Saved entries:

______

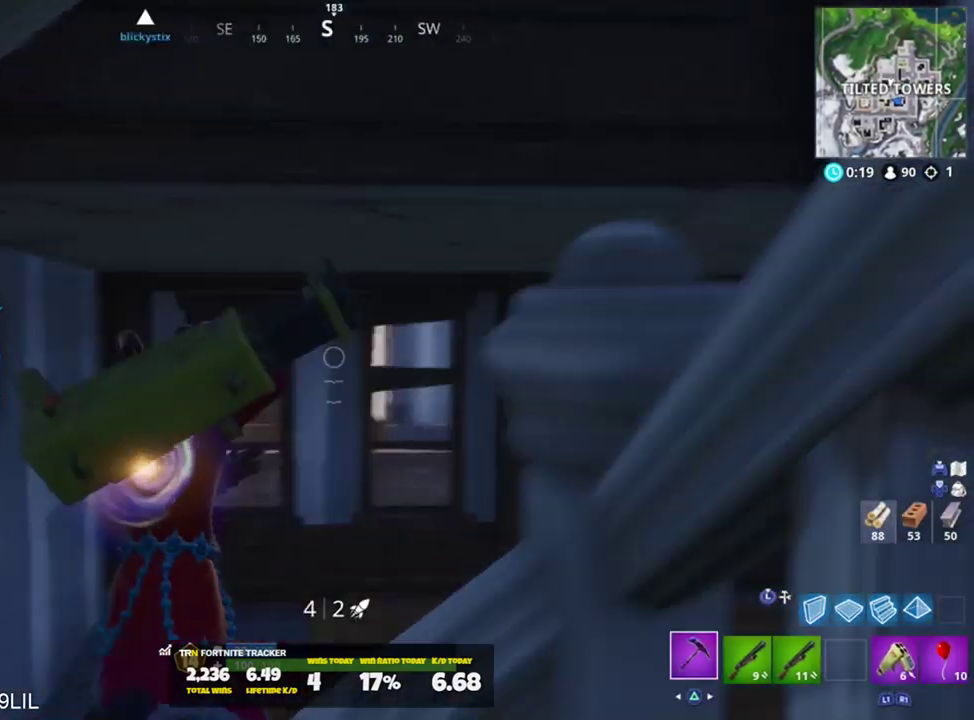
{"buttons": ["R2"], "left_stick": "up-right", "right_stick": "center", "events": [[200, "right_stick", "up-left"], [367, "R2", "down"], [433, "left_stick", "up-right"], [467, "right_stick", "center"]]}
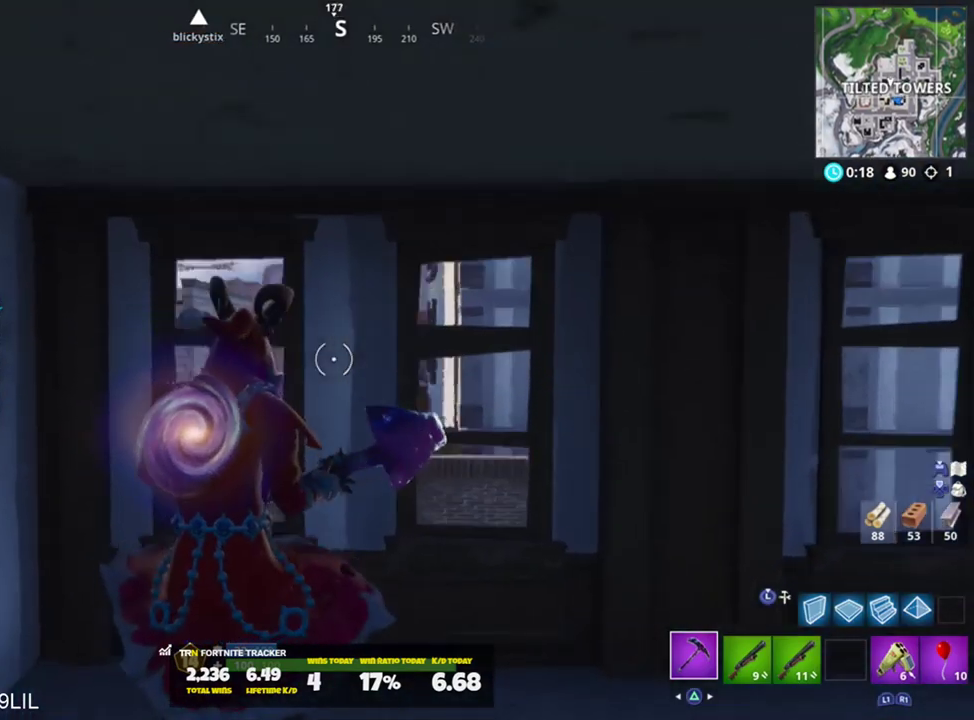
{"buttons": ["R2"], "left_stick": "left", "right_stick": "up", "events": [[17, "right_stick", "down-left"], [184, "right_stick", "up-left"], [251, "left_stick", "down-right"], [251, "right_stick", "up"], [417, "left_stick", "down-left"], [484, "left_stick", "left"]]}
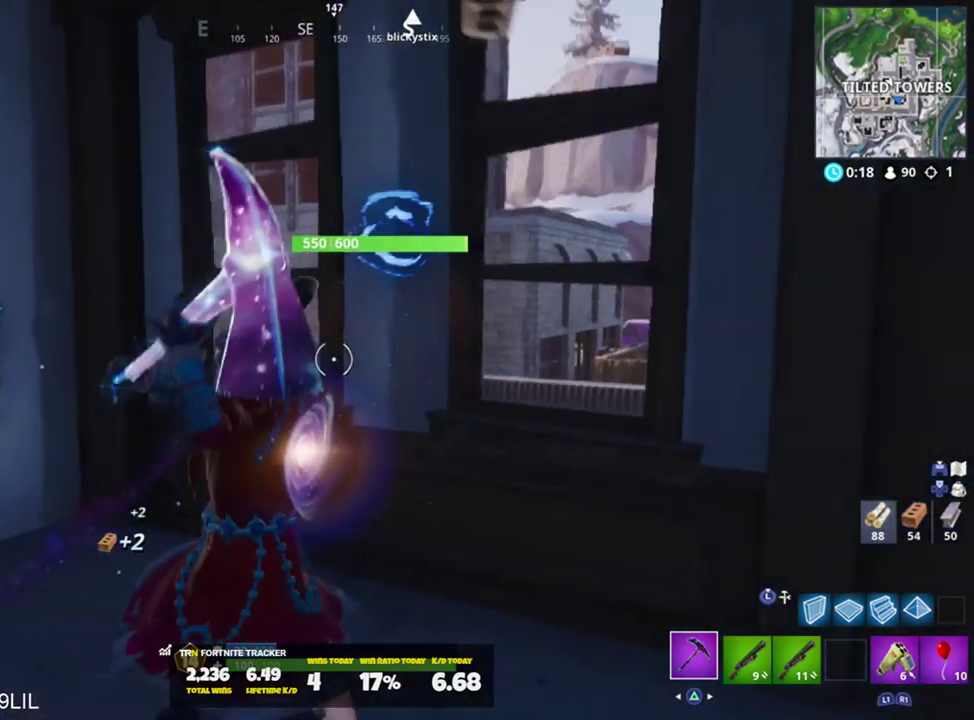
{"buttons": ["R2"], "left_stick": "down-right", "right_stick": "up-left", "events": [[50, "right_stick", "right"], [117, "R3", "down"], [117, "right_stick", "center"], [150, "left_stick", "up"], [217, "R3", "up"], [250, "right_stick", "left"], [283, "left_stick", "right"], [350, "right_stick", "up-left"], [450, "left_stick", "down-right"]]}
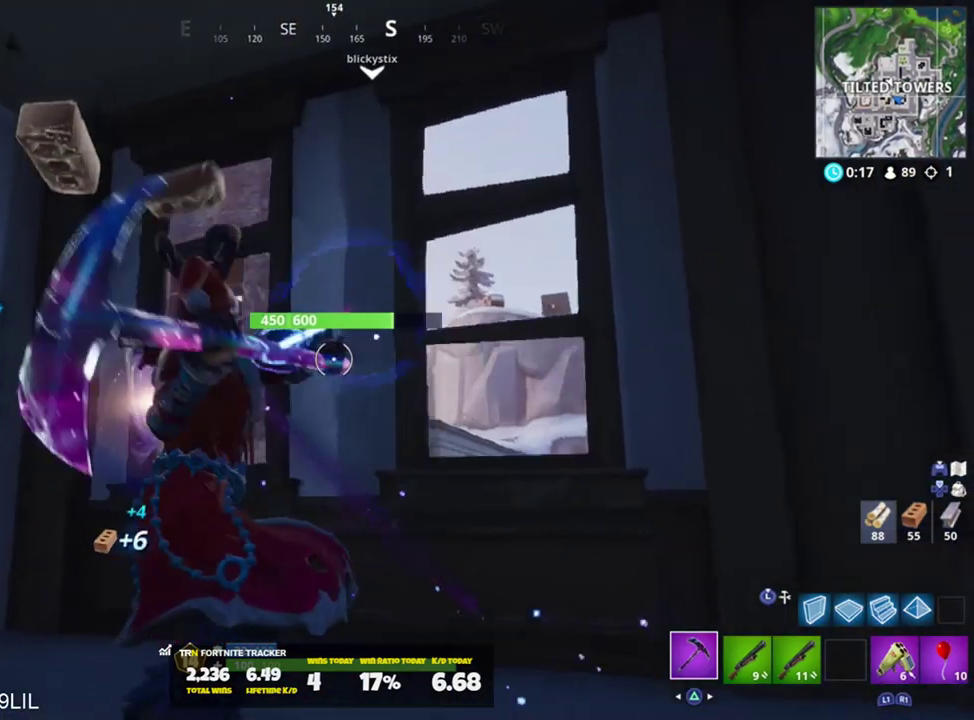
{"buttons": ["R2"], "left_stick": "left", "right_stick": "up", "events": [[184, "right_stick", "down-left"], [217, "left_stick", "right"], [284, "right_stick", "center"], [417, "left_stick", "left"], [417, "right_stick", "up"]]}
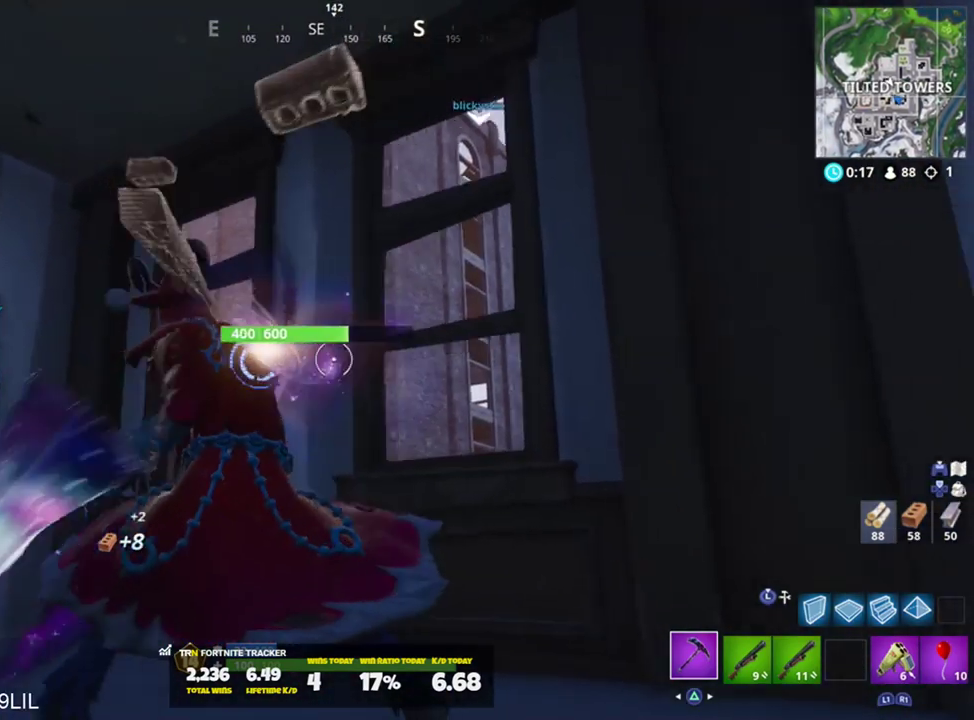
{"buttons": ["R2"], "left_stick": "center", "right_stick": "center", "events": [[50, "right_stick", "left"], [67, "left_stick", "up-left"], [150, "right_stick", "center"], [183, "CROSS", "down"], [250, "CROSS", "up"], [250, "left_stick", "right"], [250, "right_stick", "down"], [317, "R3", "down"], [317, "right_stick", "center"], [367, "left_stick", "center"], [400, "R3", "up"]]}
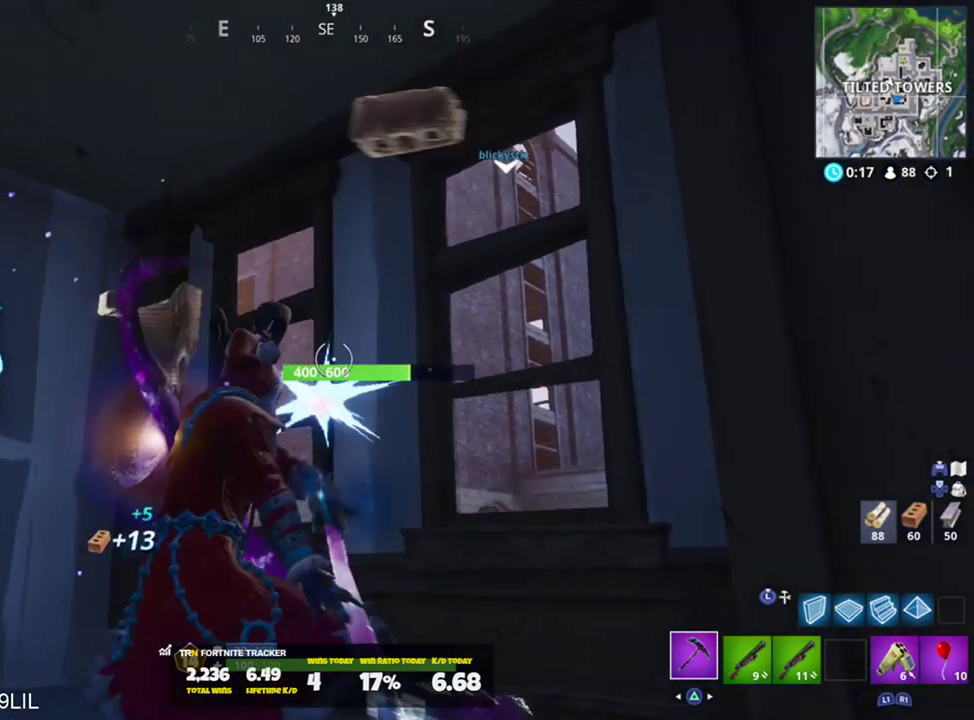
{"buttons": ["R2"], "left_stick": "center", "right_stick": "center", "events": [[117, "right_stick", "up"], [201, "right_stick", "center"], [267, "right_stick", "down"], [401, "right_stick", "center"]]}
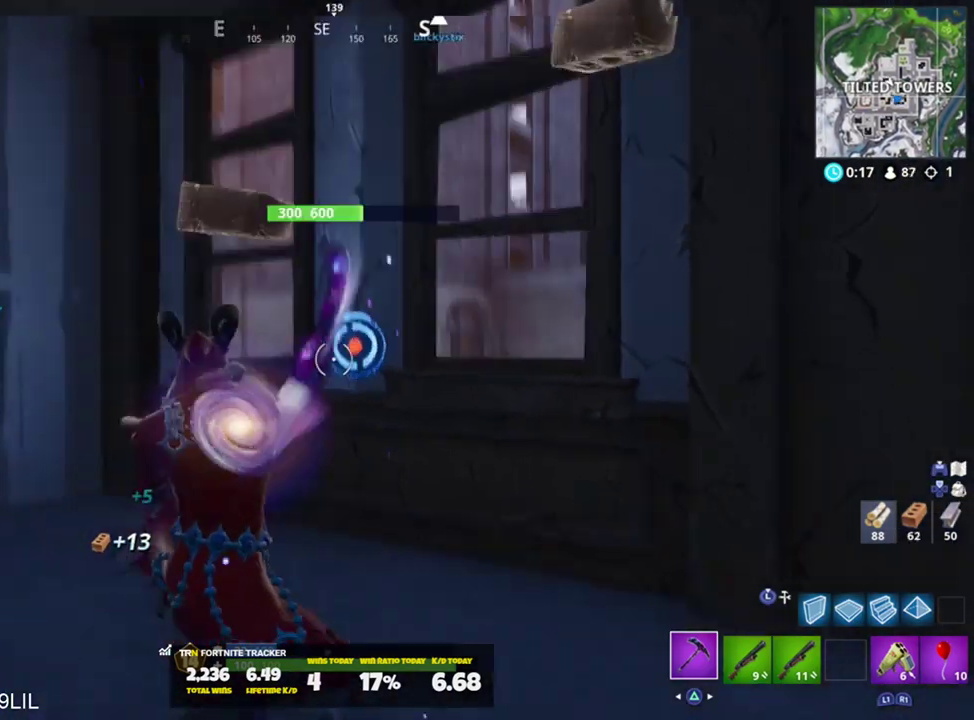
{"buttons": ["R2"], "left_stick": "center", "right_stick": "down", "events": [[33, "right_stick", "up"], [367, "right_stick", "center"], [434, "right_stick", "down"]]}
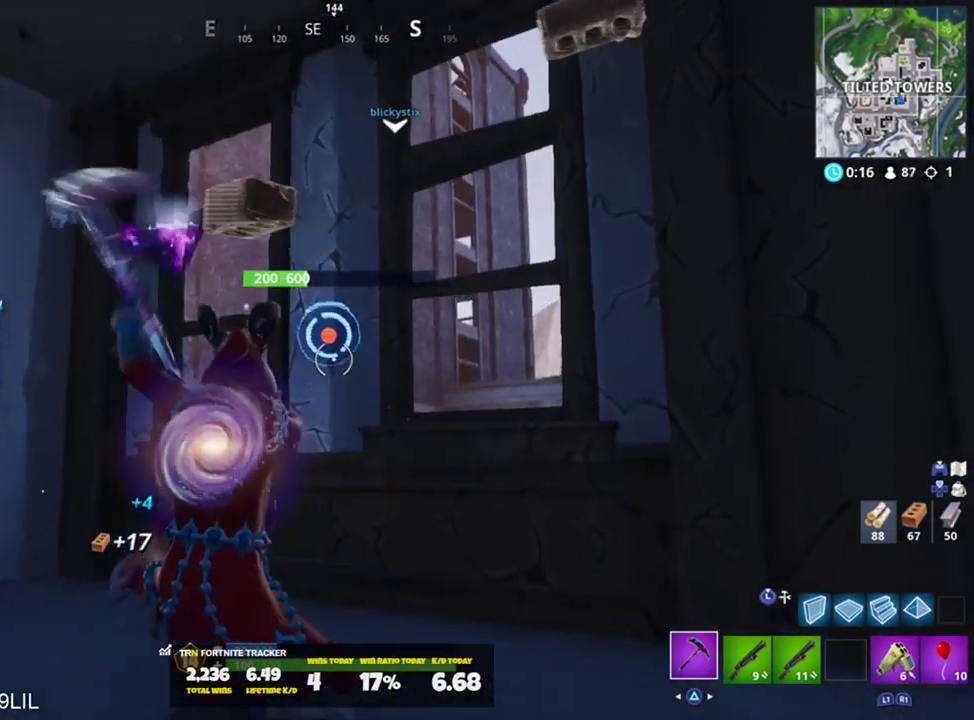
{"buttons": ["R2"], "left_stick": "up-left", "right_stick": "center", "events": [[67, "right_stick", "center"], [134, "CROSS", "down"], [234, "CROSS", "up"], [301, "right_stick", "down-right"], [367, "left_stick", "up-left"], [401, "right_stick", "down-left"], [501, "right_stick", "center"]]}
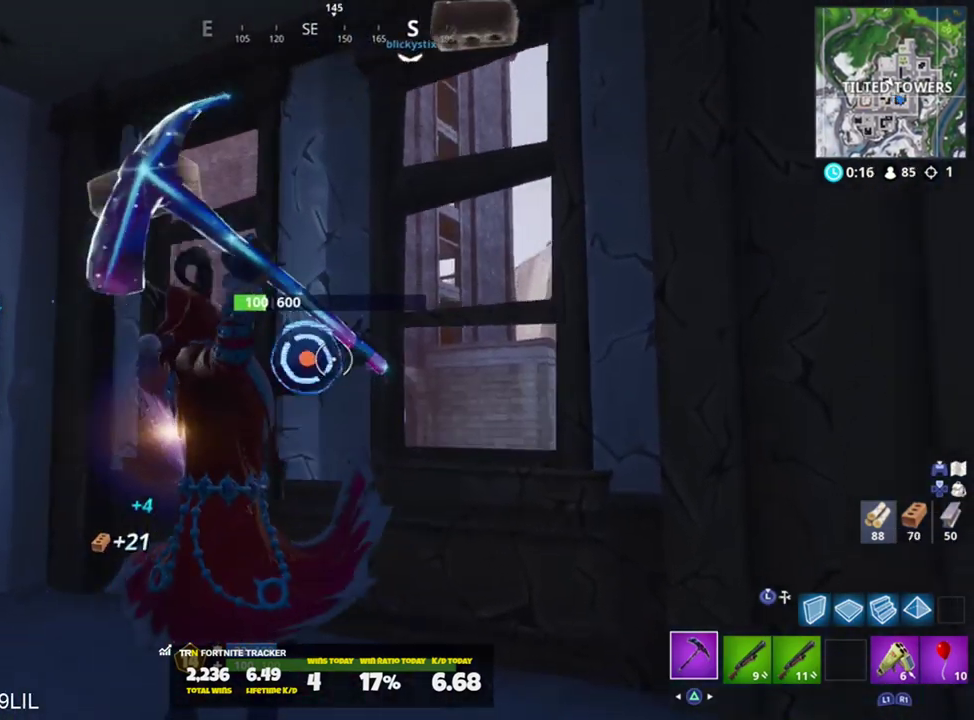
{"buttons": [], "left_stick": "up-left", "right_stick": "left", "events": [[133, "right_stick", "right"], [217, "R1", "down"], [300, "R1", "up"], [300, "R2", "up"], [300, "right_stick", "center"], [500, "right_stick", "left"]]}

______

§ Exercise description
Please repeat the entries exactly. Do not include the pictures.

§ Final answer
{"buttons": ["R2"], "left_stick": "up-right", "right_stick": "center", "events": [[200, "right_stick", "up-left"], [367, "R2", "down"], [433, "left_stick", "up-right"], [467, "right_stick", "center"]]}
{"buttons": ["R2"], "left_stick": "left", "right_stick": "up", "events": [[17, "right_stick", "down-left"], [184, "right_stick", "up-left"], [251, "left_stick", "down-right"], [251, "right_stick", "up"], [417, "left_stick", "down-left"], [484, "left_stick", "left"]]}
{"buttons": ["R2"], "left_stick": "down-right", "right_stick": "up-left", "events": [[50, "right_stick", "right"], [117, "R3", "down"], [117, "right_stick", "center"], [150, "left_stick", "up"], [217, "R3", "up"], [250, "right_stick", "left"], [283, "left_stick", "right"], [350, "right_stick", "up-left"], [450, "left_stick", "down-right"]]}
{"buttons": ["R2"], "left_stick": "left", "right_stick": "up", "events": [[184, "right_stick", "down-left"], [217, "left_stick", "right"], [284, "right_stick", "center"], [417, "left_stick", "left"], [417, "right_stick", "up"]]}
{"buttons": ["R2"], "left_stick": "center", "right_stick": "center", "events": [[50, "right_stick", "left"], [67, "left_stick", "up-left"], [150, "right_stick", "center"], [183, "CROSS", "down"], [250, "CROSS", "up"], [250, "left_stick", "right"], [250, "right_stick", "down"], [317, "R3", "down"], [317, "right_stick", "center"], [367, "left_stick", "center"], [400, "R3", "up"]]}
{"buttons": ["R2"], "left_stick": "center", "right_stick": "center", "events": [[117, "right_stick", "up"], [201, "right_stick", "center"], [267, "right_stick", "down"], [401, "right_stick", "center"]]}
{"buttons": ["R2"], "left_stick": "center", "right_stick": "down", "events": [[33, "right_stick", "up"], [367, "right_stick", "center"], [434, "right_stick", "down"]]}
{"buttons": ["R2"], "left_stick": "up-left", "right_stick": "center", "events": [[67, "right_stick", "center"], [134, "CROSS", "down"], [234, "CROSS", "up"], [301, "right_stick", "down-right"], [367, "left_stick", "up-left"], [401, "right_stick", "down-left"], [501, "right_stick", "center"]]}
{"buttons": [], "left_stick": "up-left", "right_stick": "left", "events": [[133, "right_stick", "right"], [217, "R1", "down"], [300, "R1", "up"], [300, "R2", "up"], [300, "right_stick", "center"], [500, "right_stick", "left"]]}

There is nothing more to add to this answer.